Masked man fallacy. Hume’s argument depends on conceivability entailing possibility. It is therefore succeptible to the masked man fallacy, which shows that we can concieve of the impossible. Imagine someone heard of a masked man robbing a bank. They can concieve that it is not their father. Yet, if it was their father, then it is impossible that it is not their father. Yet, that was what they concieved of. So, we can concieve of the impossible. When Hume argues that our ability to concieve of God not existing shows that it is possible for God to not exist and that God therefore cannot be necessary, he assumes that conceivability entails possibility. Concieving of God’s non-existence could be concieving of something impossible because God is necessary.
Alternate response to Hume: Hume conflates logical necessity and metaphysical necessity. Hume characterises arguments for God’s necessity as claiming that ‘God exists’ is a necessarily true proposition. However, we could instead regard arguments for God’s necessary existence as claiming that “If God exists, God exists necessarily”. That is not attributing logical necessity to the truth of a proposition; it is attributing metaphysical necessity to a being. What makes God necessary is the metaphysical condition of a lack of dependence on anything else. It’s not necessarily true that such a being exists, but if it does, its existence is necessarily.
Hume’s fork: even if we take arguments for God involving necessity to be attributing necessity to a being, not to a proposition, the existence of that being still cannot be established by a priori reasoning. Matters of fact can only be inferred by a posteriori reasoning.
A posteriori cosmological arguments could survive this objection then. They give us reason to think that this being does exist on the basis of a posteriori reasoning.
Modern science’s rejection of the cosmological argument
A reasonably popular view in physics had been the steady state theory, which was that the universe had always existed and that there is a continuous creation of matter which expands. However in the mid 20th century, the discovery of the microwave background radiation provided very strong evidence against steady state and for the big bang theory.

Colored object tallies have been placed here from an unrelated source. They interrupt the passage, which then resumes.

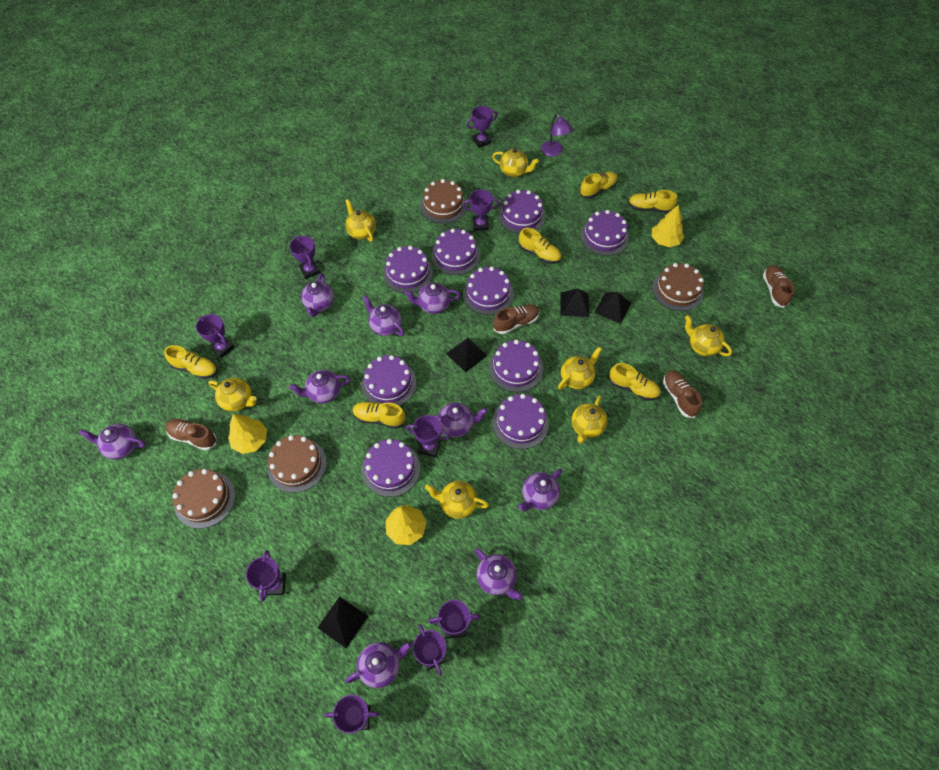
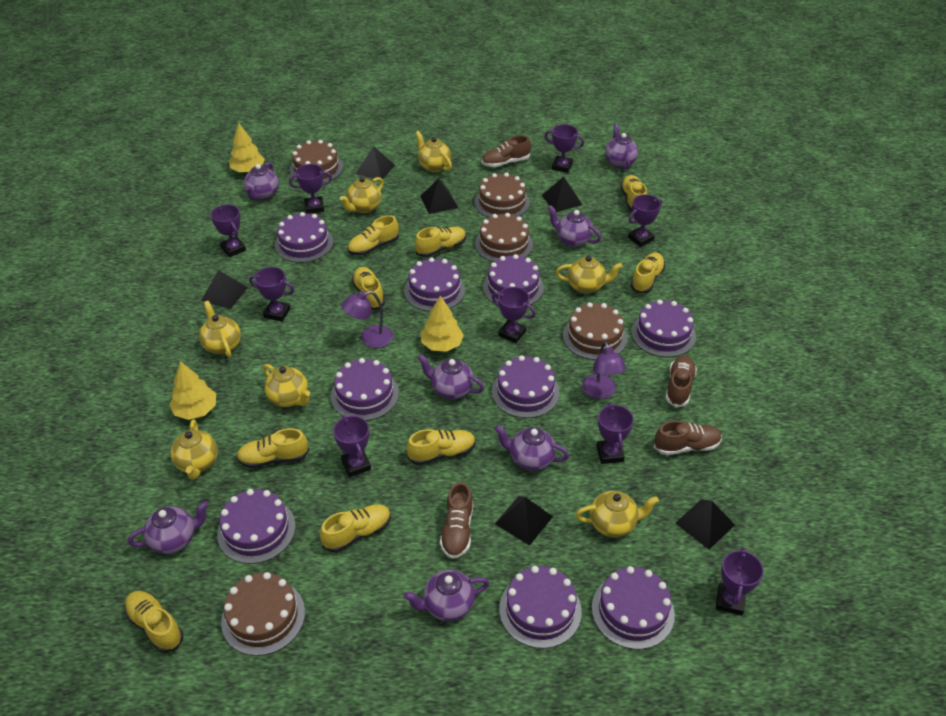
black pyramid: 4 -> 6
brown cake: 4 -> 5
purple lamp: 1 -> 2
purple teapot: 9 -> 7
yellow shoe: 6 -> 9

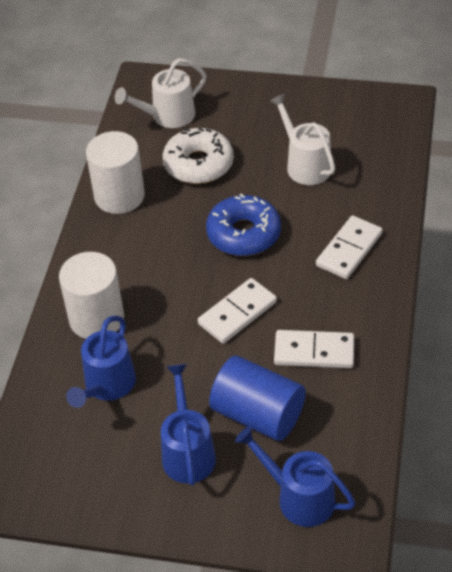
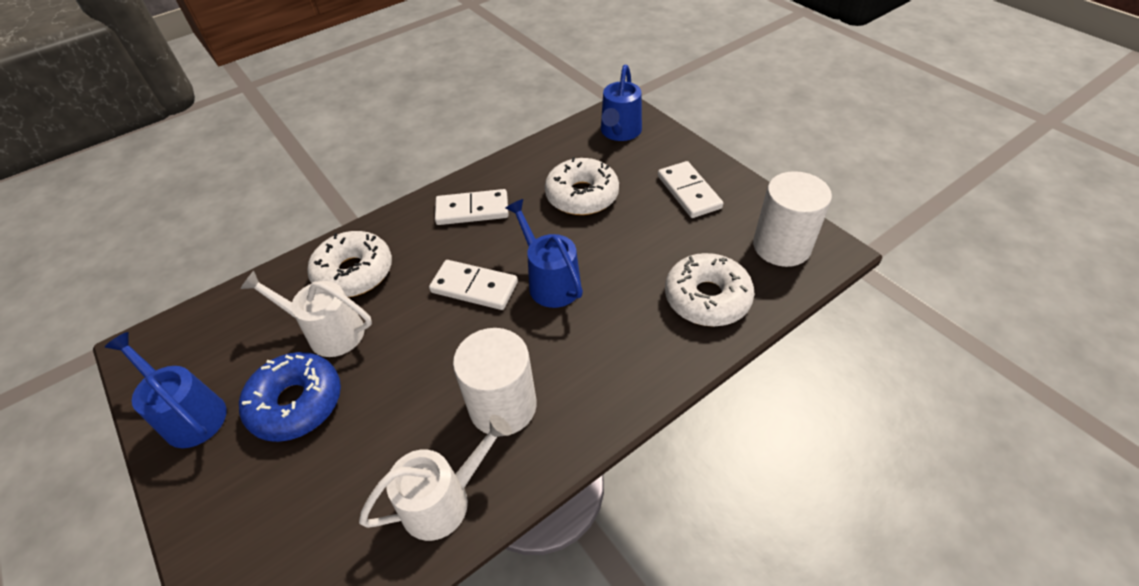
blue cylinder: 1 -> 0
white donut: 1 -> 3

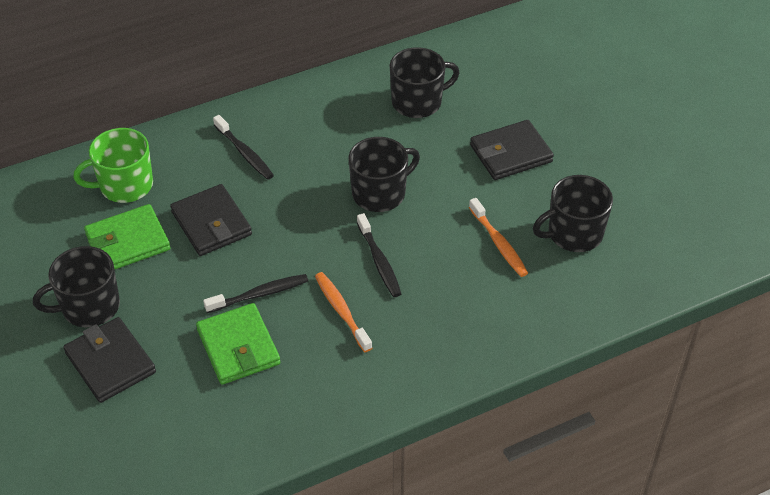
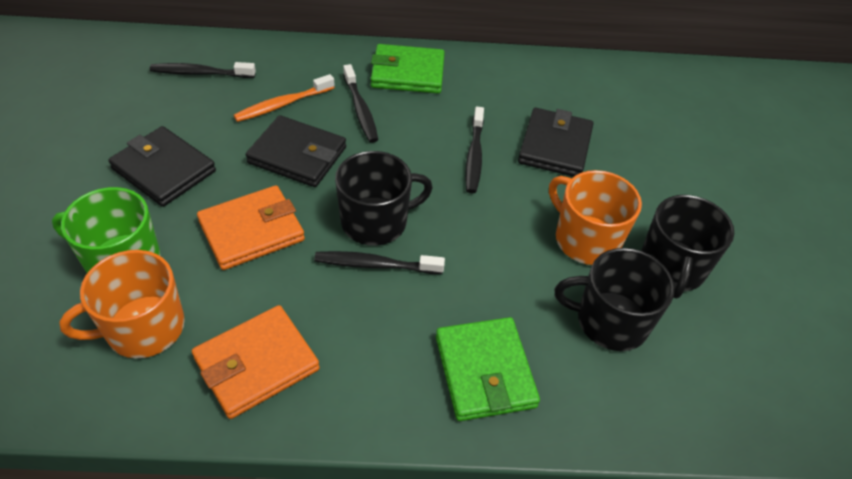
black mug: 4 -> 3
black toothbrush: 3 -> 4
orange mug: 0 -> 2
orange toothbrush: 2 -> 1
orange wallet: 0 -> 2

Steady state theory leaves no room for a creator God because it claims the universe was not created but has always existed, whereas the big bang arguably does leave room for God because the big bang could simply be how God created the universe. So, the big bang theory was actually welcomed by many Christians for this reason.
Pope Pius XII declared in 1951 that the big bang theory does not conflict with the Catholic conception of creation.
The question then becomes whether science can explain why the big bang happened without God. One possibility is the oscilating universe theory, that what we call our universe is just one of the cycles of big bangs and big crunches that has been oscilating forever.
However, another theory with more evidence for it is Alan Guth’s inflation theory. Laurence Krauss, a physicist, explains Guth’s theory that the universe came from nothing because it actually is nothing. Gravity has negative energy, the total amount of which in the universe happens to exactly cancel out the positive energy of the matter in the universe, so the total energy of the universe is zero; it is nothing. Krauss claims this answers Leibniz’ question of why there is something rather than nothing. Quantum mechanics has existed eternally and causes quantum fluctuations which can create a zero-energy universe from nothing because such a universe requires zero energy to create.
W. L. Craig’s response to Krauss is that Krauss’ definition of nothing is faulty since it’s actually something. Nothing really means total absence of anything.
Defence of Krauss: Arguably the definition of nothing philosophers have traditionally used is in fact not what nothing actually is though. Science has proven the philosophical conception of nothing to be inaccurate.